By Lilia Menconi
Anticipation of the Thesmophoria by Simon Casson.
In this postmodern world, we just can’t seem to keep our grubby paws off of other people’s ideas. Having surrendered to the concept that there is no longer a purely original thought, we’ve embraced a creative zone of spring boarding and ping-ponging off one another’s concepts and creations.
British artist Simon Casson is no exception.
Casson attended the Royal Academy of London and is a highly acclaimed painter having received the Daley Rowney Award for Innovation from the Mall Galleries and the Royal Academy Medal for Painting and the Creswick Prize for Landscape Painting from the Royal Academy Schools in London.
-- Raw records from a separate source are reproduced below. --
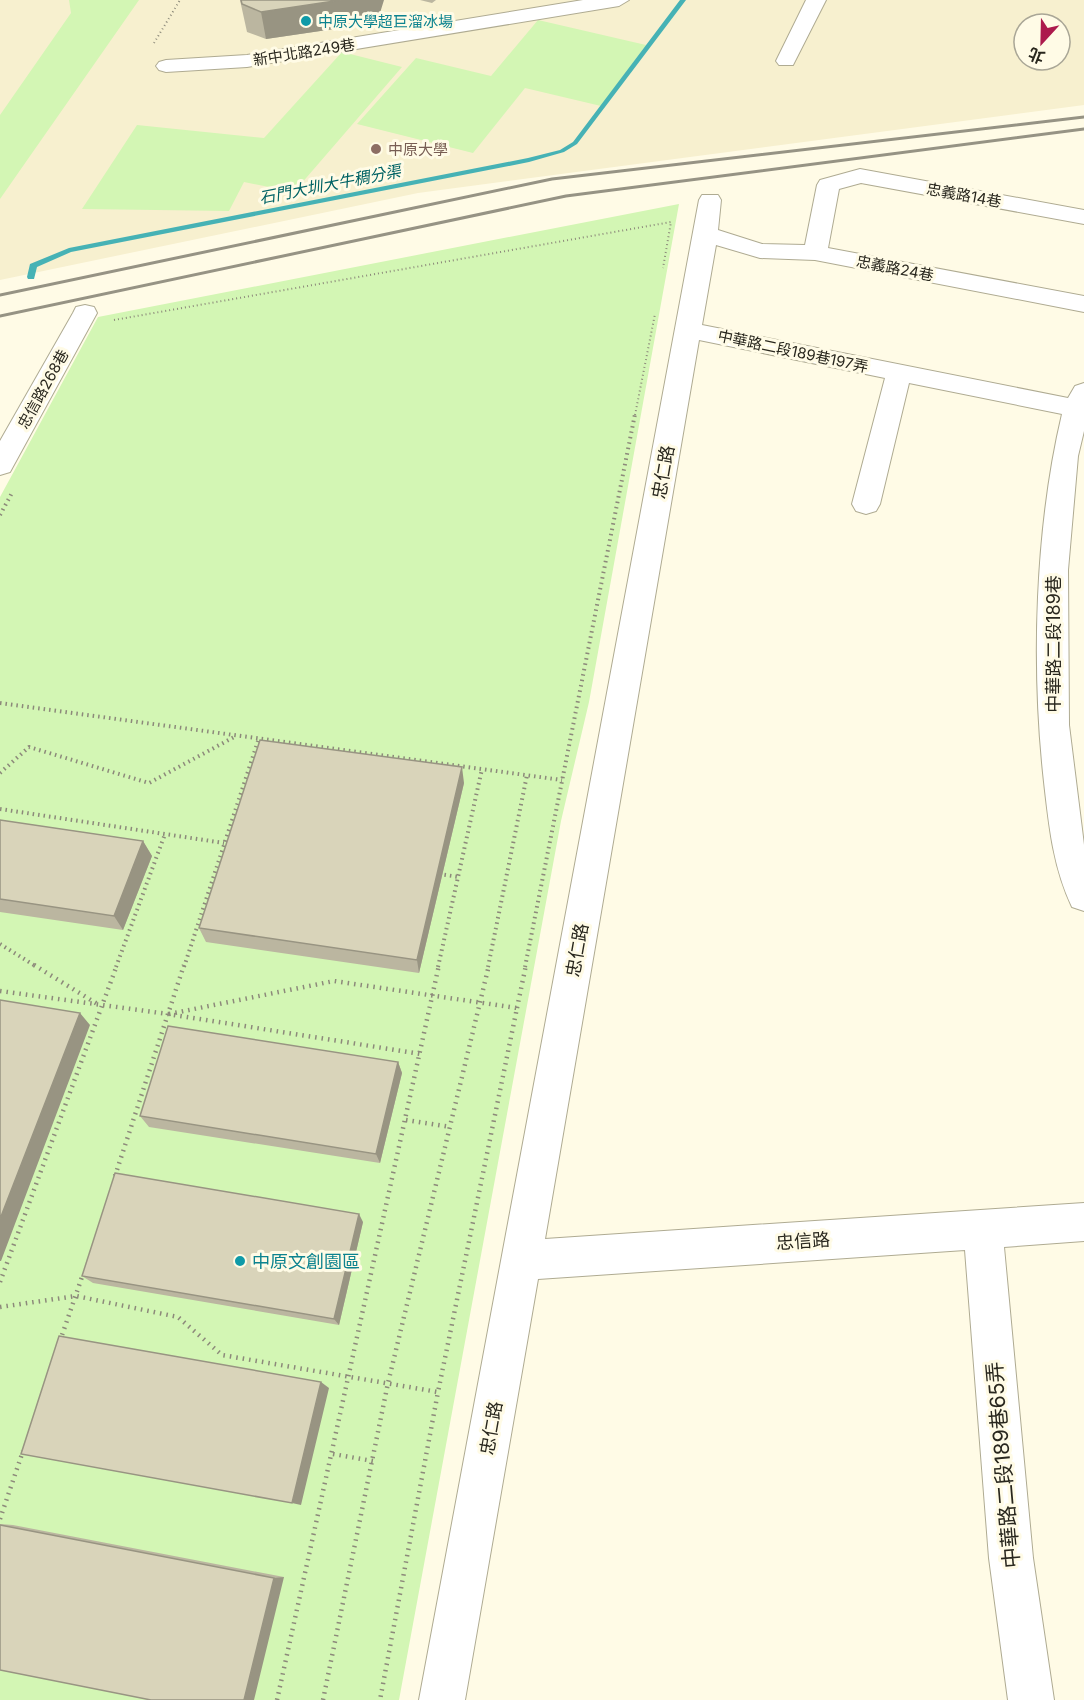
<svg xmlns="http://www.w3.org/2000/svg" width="1084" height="1700" viewBox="0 0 1084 1700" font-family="Inter,'Noto Sans TC',sans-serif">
	<rect width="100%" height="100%" fill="#fffbe6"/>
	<path fill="#f7f0cf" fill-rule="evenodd" d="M0 0H1084V105L418 193 0 280ZM1024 24H1060V60H1024Z"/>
	<path fill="#d3f6b4" d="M69 0H139L0 199V115L71 13Z
		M538 20 646 45 601 106 525 88 473 153 357 124 416 58 491 76Z
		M342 52 402 67 294 192 244 182 229 211 82 209 137 125 264 138Z
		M679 204 589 702 561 821 399 1700H0V497L98 317Z"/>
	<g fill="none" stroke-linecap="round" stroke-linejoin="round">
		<path fill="#46b2b5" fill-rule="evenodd" d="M680 0H686L577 144 564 152 529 162 71 252 37 267 34 279H28L27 277 30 264 69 248 528 158 560 150 573 142Z"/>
		<defs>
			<path id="minor" d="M583 0H629L619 6 247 67 166 72 159 70 156 66 159 62 166 60 247 55Z
				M806 0H826L793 65H779L776 61Z
				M860 169 1084 210V224L861 183 839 189 828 248 1084 296V312L815 260 760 258 716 245 702 325 1068 398 1075 386 1084 383V431L1078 456 1068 570 1069 725 1084 845V911L1072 907C1053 867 1049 826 1044 782 1031 666 1035 528 1062 414L909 383 880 504 876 511 866 514 856 511 852 504 885 378 699 340 545 1239 1084 1203V1241L1004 1247 1033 1558 1054 1700H1008L989 1558 965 1250 538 1279 465 1700H419L699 200 702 195H718L721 200 718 230 762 244 805 245 817 185 820 180Z
				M85 305 94 307 97 313 10 472 0 475V441L73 313 76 307Z"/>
		</defs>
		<use href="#minor" stroke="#afab92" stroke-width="2"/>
		<path stroke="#8c897a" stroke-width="2" stroke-dasharray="1 3" stroke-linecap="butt" d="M154 43 180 0
			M114 320 671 222 663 268
			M635 415 655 314"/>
		<path stroke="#8c897a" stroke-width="4" stroke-dasharray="1.5 4" stroke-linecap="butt" d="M0 515 13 491
			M0 703 562 780
			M0 773 29 747 149 783 236 736
			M0 809 224 843
			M439 874 459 877
			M0 944 37 967
			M116 967 165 834
			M184 967 259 738
			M438 967 482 769
			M488 967 527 775
			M525 967 635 414"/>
		<path stroke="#8c897a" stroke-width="4.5" stroke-dasharray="1.5 5" stroke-linecap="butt" d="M34 965 99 1005
			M0 991 168 1014 421 1054
			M517 1008 526 965
			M169 1014 334 981 517 1008 438 1392
			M406 1120 451 1127
			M115 1176 184 965
			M0 1282 117 965
			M0 1307 76 1296 178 1317 222 1355 438 1392 380 1700
			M60 1341 83 1274
			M333 1454 373 1461
			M0 1519 23 1451
			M277 1700 439 965
			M323 1700 388 1383 489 965"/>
		<use href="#minor" fill="#fff" fill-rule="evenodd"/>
		<path stroke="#969384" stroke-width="3" d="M0 295 552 179 1084 117
			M0 316 566 196 1084 129"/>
	</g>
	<path fill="#bbb6a0" d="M240 0 380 13 361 25 266 39 247 32Z
		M420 0H436L432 3Z
		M464 783 419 973 206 942 199 928Z
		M0 820 143 841 152 856 123 930 0 912Z
		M398 1062 402 1073 380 1163 149 1127 140 1116Z
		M363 1222 339 1325 93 1283 82 1276Z
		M0 1524 13 1525 284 1577 0 1670Z"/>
	<path fill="#989482" d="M341 0H384L380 13 361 25 266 39 261 12Z
		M462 767 464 783 419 973 417 960Z
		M143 841 152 856 123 930 114 916Z
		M80 1013 90 1025 1 1261H0V1219Z
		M398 1062 402 1073 380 1163 376 1154Z
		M359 1214 363 1222 339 1325 334 1319Z
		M321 1382 329 1388 301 1505 292 1503Z
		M284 1577 254 1700H244L274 1578Z"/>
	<path fill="#d9d4ba" stroke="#989482" stroke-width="1.5" d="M241 0H341L261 12 242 4Z
		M260 740 462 767 417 960 199 928Z
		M0 820 143 841 114 916 0 899Z
		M0 1000 80 1013 0 1219Z
		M168 1026 398 1062 376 1154 140 1116Z
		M115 1173 359 1214 334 1319 82 1276Z
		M59 1336 321 1382 292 1503 21 1454Z
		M0 1525 274 1578 244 1700H151L0 1670Z"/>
	<g fill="#0f9aa8" stroke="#fffbe6" stroke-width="2">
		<circle cx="306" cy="21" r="6"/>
		<circle cx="240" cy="1261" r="6"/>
	</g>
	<circle fill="#8d6e63" stroke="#fffbe6" stroke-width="2" cx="376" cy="149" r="6"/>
	<g text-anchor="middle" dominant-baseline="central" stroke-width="6" stroke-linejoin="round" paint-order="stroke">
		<g font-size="15" fill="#0d838f" stroke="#fffbe6" text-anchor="start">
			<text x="318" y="21">中原大學超巨溜冰場</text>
		</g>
		<g font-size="15" fill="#29271e" stroke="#fffbe6">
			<text transform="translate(304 52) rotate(-9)">新中北路249巷</text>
			<text transform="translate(964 195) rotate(10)">忠義路14巷</text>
			<text transform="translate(895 268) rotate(11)">忠義路24巷</text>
			<text transform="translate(793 351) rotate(12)">中華路二段189巷197弄</text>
			<text transform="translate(43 389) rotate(-61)">忠信路268巷</text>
		</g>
		<g font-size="15" fill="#785e54" stroke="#fffbe6" text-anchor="start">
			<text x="388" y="149">中原大學</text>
		</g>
		<g font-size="16" font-style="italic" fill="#006264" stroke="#fffbe6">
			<text transform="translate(330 184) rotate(-11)">石門大圳大牛稠分渠</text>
		</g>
		<g font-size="18" fill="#29271e" stroke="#fffbe6">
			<text transform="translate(663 472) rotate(-80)">忠仁路</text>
			<text transform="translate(1053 644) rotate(-90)">中華路二段189巷</text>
			<text transform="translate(577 950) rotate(-80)">忠仁路</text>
			<text transform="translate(803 1241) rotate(-4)">忠信路</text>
			<text transform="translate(491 1428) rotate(-80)">忠仁路</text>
		</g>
		<g font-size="18" fill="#0d838f" stroke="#fffbe6" text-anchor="start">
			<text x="252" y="1261">中原文創園區</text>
		</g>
		<g font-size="21" fill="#29271e" stroke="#fffbe6">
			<text transform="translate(1003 1465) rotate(-95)">中華路二段189巷65弄</text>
		</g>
	</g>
	<g transform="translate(1042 42) rotate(202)"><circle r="28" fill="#fffbe6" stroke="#a9a696" stroke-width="1.5"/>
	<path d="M0-4.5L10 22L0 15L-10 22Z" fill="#ac1a4d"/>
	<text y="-9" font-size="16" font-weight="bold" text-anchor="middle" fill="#29271e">北</text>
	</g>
</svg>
Casson creates paintings based on Renaissance and Baroque masterpieces. With a focus on Greek mythological figures, Casson recreates a master’s work and then strips the canvas of its paint, deconstructing the image and the myth.
The works are certainly appealing to a mass audience. An image of a partially naked woman with crumpled drapery covering her mommy parts is something easy to latch onto. It’s a picture well embedded in the visual language of the Western world.
But Casson urges his audience to question this imagery. The physical evidence of his actions on the canvas – the scrapes and scratches that remove the surface’s paint – reveals the transitory nature of the work. The story is now a mere piece of outdated history – not an explanation of the world’s quirks as it was once meant to be.
And as for the painting itself, Casson abstracts it to such a degree that a viewer won’t be able to mentally step into it and poke around. With the canvas’s weave exposed, there’s a constant reminder that this is “object”. It’s not some separate place for your consciousness to wander through.